Serious ducks diagnostic problem 2000 Cavalier 2.2L

Asked by Jul 10, 2015 at 06:19 PM about the Chevrolet Cavalier

Question type: Maintenance & Repair

2000 Cavalier w/ 90000 miles. Low reservoir light came on... ended up replacing
thermostat. Had HUGE ISSUES bleeding it & actually put 112 miles on it before it
overheated AGAIN. Also have new coolant temp sensor and coolant reservoir....AND a
new fan, that does kick on properly
It continues to do the following every 100 or so miles:
Will leave house/work w/ car completely full of coolant, heat blowing very hot,  a/c works
great... then all of a sudden the low reservoir light will come on for 3-4 seconds (MAX)
then blow out all the coolant.

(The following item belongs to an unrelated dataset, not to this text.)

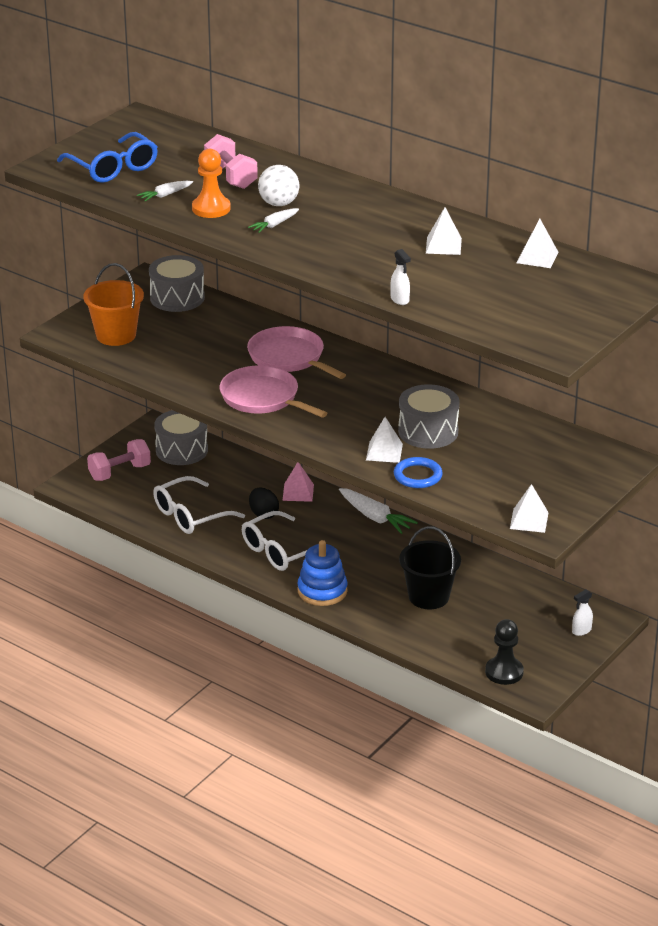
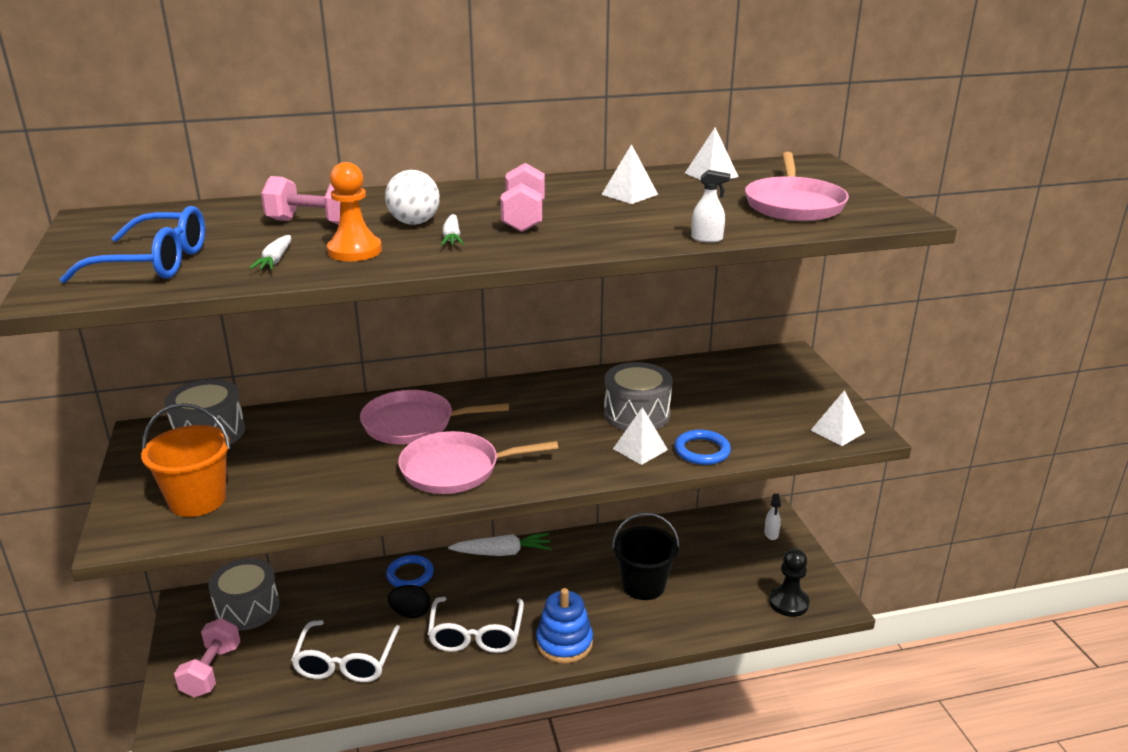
camera: 50 degrees left, 5 degrees down
(298, 492) = (410, 574): pink pyramid -> blue ring
(341, 231) = (523, 218): none -> pink dumbbell
(519, 306) = (794, 204): none -> pink pan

Temp gauge NEVER climbs passed 195 and I've yet to be
able to pull over fast enough to figure out from where the coolant is letaking,  but  its
always empty by the time I do. (I usually pull over within 60 to 90 seconds ;-)

Also, when I've bled it lately, unless I've got significant pressure going INTO coolant
reservoir from hose many times nothing comes outta the bleed valve... Even if I've bled it
for a hour or so using the garden hose on med power... I've put in vinegar (assuming it had
clots of rust/calcium/lime....

I am DESPERATE for some help here...... if anyone can help me figure this out,  I'd be a
very happy girl!  Z
Please note * I'm nearly an expert on this particular cavaliver,  lol....

3 Answers


This could be a bad radiator or cap on radiator,or your water pump is going out,


These cavaliers have no radiator caps. (I'd love to meet the engineers who made that cooling system; it's literally the WORST invention for a car, like ever)! What's so bizarre is today it didn't overheat... I put 167 miles on it this time. (this time I bled coolant system for 51 mins... hose on high). Anyway to diagnose bad water pump? Thanks guys!


If you bled it for that long a time and now it is not overheating, you may of gotten the air out of the system. check around the water pump for wetness. If it is starting to fail, there is a weep hole underneath that will "weep" liquid out. Hot engines will most times evaporate it before it hits the floor or ground. When the engine is running, see if you can squeeze the radiator hose leading from the pump to the radiator and feel water is moving. You may not be able to feel it due to several reasons. Keep an eye on the gauge in the mean time and the fluid level.